GIVEN RECORDS START

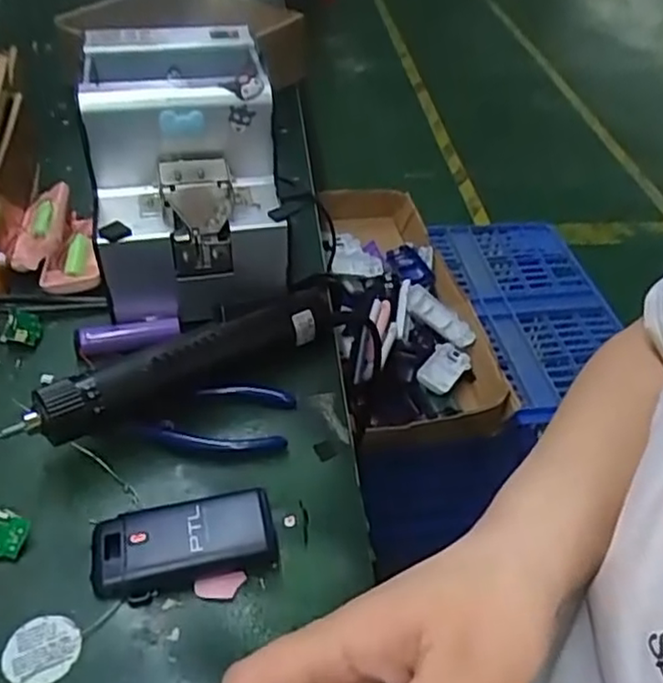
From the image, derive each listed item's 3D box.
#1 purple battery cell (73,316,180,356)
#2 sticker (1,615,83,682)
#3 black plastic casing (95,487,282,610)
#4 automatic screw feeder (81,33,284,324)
[{"bbox_3d":[-0.139,-0.006,0.457,0.067,0.019,0.018,-7,45,-14],"label":"purple battery cell"},{"bbox_3d":[-0.136,0.144,0.314,0.033,0.004,0.033,3,43,-3],"label":"sticker"},{"bbox_3d":[-0.077,0.105,0.353,0.093,0.017,0.045,-11,45,-17],"label":"black plastic casing"},{"bbox_3d":[-0.106,-0.118,0.486,0.123,0.151,0.169,-7,44,-14],"label":"automatic screw feeder"}]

GIVEN RECORDS END

- [ABOUT THIS EXERCISE]: Transcribe the entries above exactly, from their first line through the line with "#3 black plastic casing (95,487,282,610)", and omit all pictures.

- [RESULT OF THE TASK]:
From the image, derive each listed item's 3D box.
#1 purple battery cell (73,316,180,356)
#2 sticker (1,615,83,682)
#3 black plastic casing (95,487,282,610)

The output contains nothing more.